--- WHAT THE TASK REQUIRES ---
Starting with the line that contains "1. **Developers run" and stopping after the line that contains "1. Create the GitHub repository", return each line below exactly as written, with no others.

··· SUPPLIED MATERIAL ···

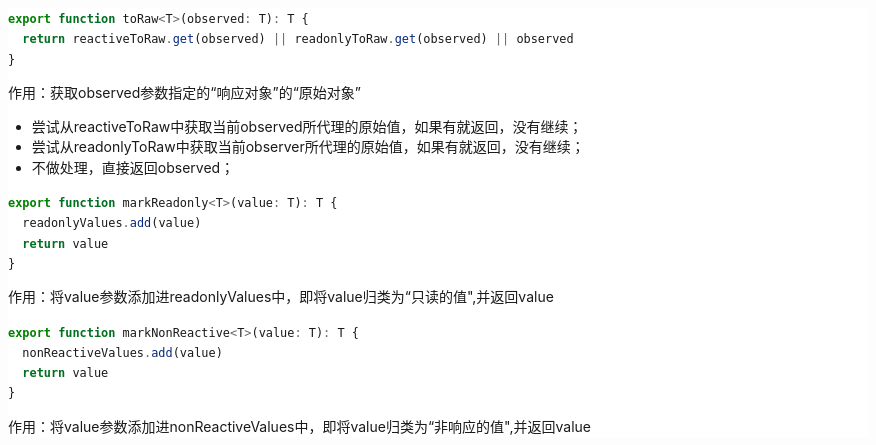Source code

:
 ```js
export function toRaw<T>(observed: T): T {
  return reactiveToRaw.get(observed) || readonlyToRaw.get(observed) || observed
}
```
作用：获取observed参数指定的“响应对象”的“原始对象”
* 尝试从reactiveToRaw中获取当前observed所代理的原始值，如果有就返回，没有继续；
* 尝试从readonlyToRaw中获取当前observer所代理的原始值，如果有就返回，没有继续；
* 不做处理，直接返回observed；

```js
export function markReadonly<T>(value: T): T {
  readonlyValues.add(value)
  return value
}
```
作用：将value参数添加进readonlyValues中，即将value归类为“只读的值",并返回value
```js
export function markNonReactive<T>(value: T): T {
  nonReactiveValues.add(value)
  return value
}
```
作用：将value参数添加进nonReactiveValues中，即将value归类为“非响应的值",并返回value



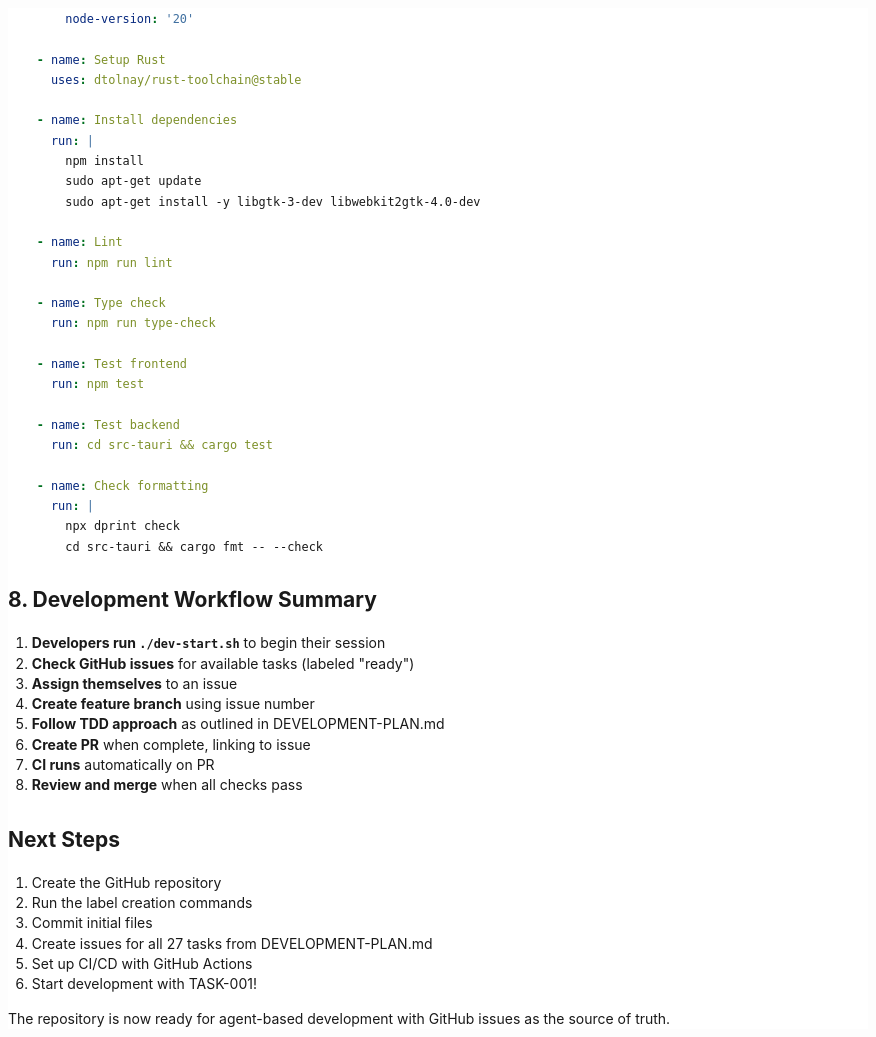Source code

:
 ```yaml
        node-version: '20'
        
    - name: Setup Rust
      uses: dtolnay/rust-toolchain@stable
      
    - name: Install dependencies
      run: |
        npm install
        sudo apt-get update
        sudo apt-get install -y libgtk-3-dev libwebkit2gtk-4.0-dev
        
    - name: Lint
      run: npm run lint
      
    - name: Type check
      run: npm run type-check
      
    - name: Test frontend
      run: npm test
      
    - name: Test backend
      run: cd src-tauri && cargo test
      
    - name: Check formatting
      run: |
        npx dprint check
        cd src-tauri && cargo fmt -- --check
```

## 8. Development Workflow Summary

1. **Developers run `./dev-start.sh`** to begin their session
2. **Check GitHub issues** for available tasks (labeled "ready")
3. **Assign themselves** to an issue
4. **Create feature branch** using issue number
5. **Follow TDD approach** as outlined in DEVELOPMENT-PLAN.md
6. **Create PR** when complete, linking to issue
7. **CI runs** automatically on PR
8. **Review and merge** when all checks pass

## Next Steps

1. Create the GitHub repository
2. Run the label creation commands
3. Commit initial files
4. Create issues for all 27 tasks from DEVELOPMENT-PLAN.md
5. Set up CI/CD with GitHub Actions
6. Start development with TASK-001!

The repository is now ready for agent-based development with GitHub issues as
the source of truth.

···

--- ANSWER FOR THE TASK ---
1. **Developers run `./dev-start.sh`** to begin their session
2. **Check GitHub issues** for available tasks (labeled "ready")
3. **Assign themselves** to an issue
4. **Create feature branch** using issue number
5. **Follow TDD approach** as outlined in DEVELOPMENT-PLAN.md
6. **Create PR** when complete, linking to issue
7. **CI runs** automatically on PR
8. **Review and merge** when all checks pass

## Next Steps

1. Create the GitHub repository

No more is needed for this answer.